Pica rustica, the well-known Magpie, needs no description, nor do its black and white congeners, P. mauritanica, distinguished by a naked blue spot behind the eye, and P. nuttalli with this spot and the beak yellow. P. rustica extends through the Palaearctic Region, and reaches Formosa and North America; the other species are found respectively in Algeria and Morocco and in California. Platysmurus aterrimus of Borneo, and Temnurus truncatus of Cochin China are instances of uniform glossy black forms in this section; Psilorhinus, from the centre of America, is a dull brown Jay. Cyanopica cooki, of Southern Spain, represented in Eastern Asia and Japan by C. cyana, is a blue Magpie, having cobalt wings and tail, an ashy body, and a black head; while the Indo-Chinese and Sumatran genus, Dendrocitta, shews brown, orange, buff, and grey tints, mingled with black and usually white. Cissa contains three species from India, Burma, Sumatra, and Java, of lovely green and blue, or cobalt and ultramarine hues, with some red-brown on the wing, a white tip to the tail, coral-red bill and feet, and–in two cases–a black nape.
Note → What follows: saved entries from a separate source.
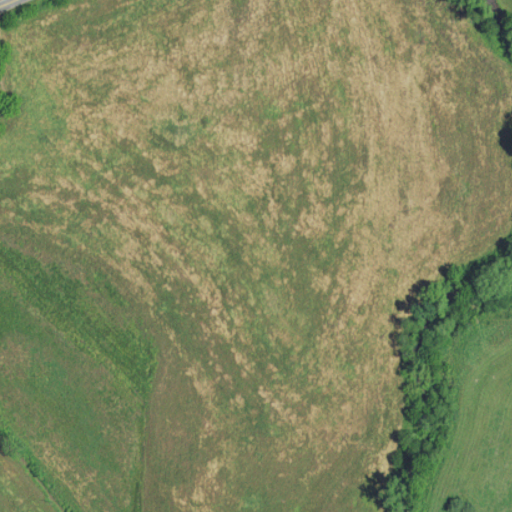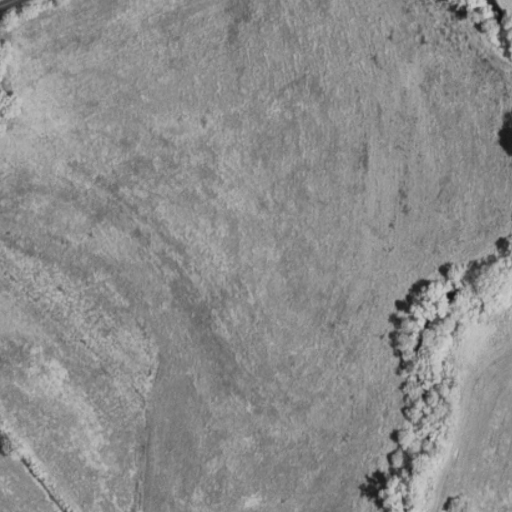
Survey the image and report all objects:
road: (2, 1)
road: (4, 2)
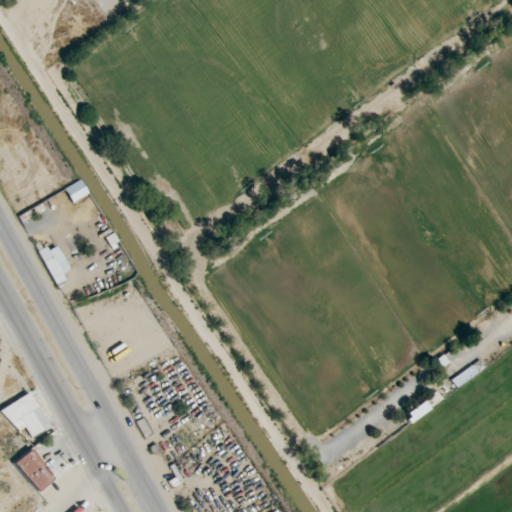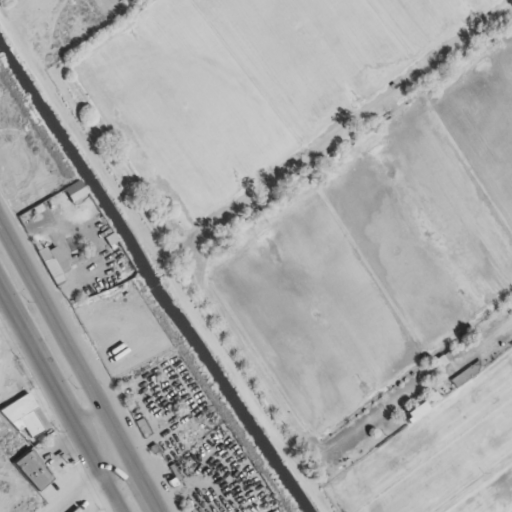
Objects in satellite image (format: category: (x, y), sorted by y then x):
park: (429, 19)
park: (310, 54)
park: (189, 109)
park: (486, 122)
park: (330, 188)
park: (427, 231)
park: (318, 316)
Our soft-plumaged Jay (Garrulus glandarius), with its black and white crest and wings, black tail, reddish-fawn upper and buff under parts, and patch of blue, white and black bars on the wing-coverts, may represent a genus ranging over the Palaearctic Region, and through the Himalayas, to the Burmese districts and Formosa. In Japan alone four species are found. Aphelocoma and Calocitta of the central parts of the New World; the Blue Jays (Cyanocitta) of North America; Urocissa, a Magpie with red or yellow bill and feet, from India, Burma, and China; and the Central and South American Cyanocorax, all shew more blue than Garrulus, not uncommonly on the under surface. Perisoreus infaustus, the Siberian Jay, is brown, grey, and olive, with much chestnut on the wings, tail, and abdomen, its congeners being plain brown, grey, and white. Lastly, Xanthura luxuosa, the Green Jay of South Texas and Mexico, is green, with yellow on the abdomen and lateral rectrices, and a black and blue head; some species of the genus, which reaches southwards to Venezuela and Bolivia, having the lower surface entirely yellow or black, and others being almost blue with black on the head.

Fig. 129.–Magpie. Pica rustica. × ⅙. (From Poachers.)
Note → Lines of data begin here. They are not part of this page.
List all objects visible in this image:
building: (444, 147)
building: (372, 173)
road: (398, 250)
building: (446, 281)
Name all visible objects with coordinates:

The habits of the cunning voracious Crows, the gregarious Rooks, the astute but bold Magpies and Jackdaws, and the more shy or retiring Jays and Choughs are well known; yet the habit of posting sentinels in the Rook, the tumbling in mid-air of that bird, the Raven, and the Jackdaw, the scolding pursuit of intruders by Magpies and Jays, and the breaking of clams, bones, and the like by dropping them from aloft, by the Raven, Carrion-Crow, and Corvus caurinus require passing mention.

Fig. 130.–Raven. Corvus corax. × 3⁄17.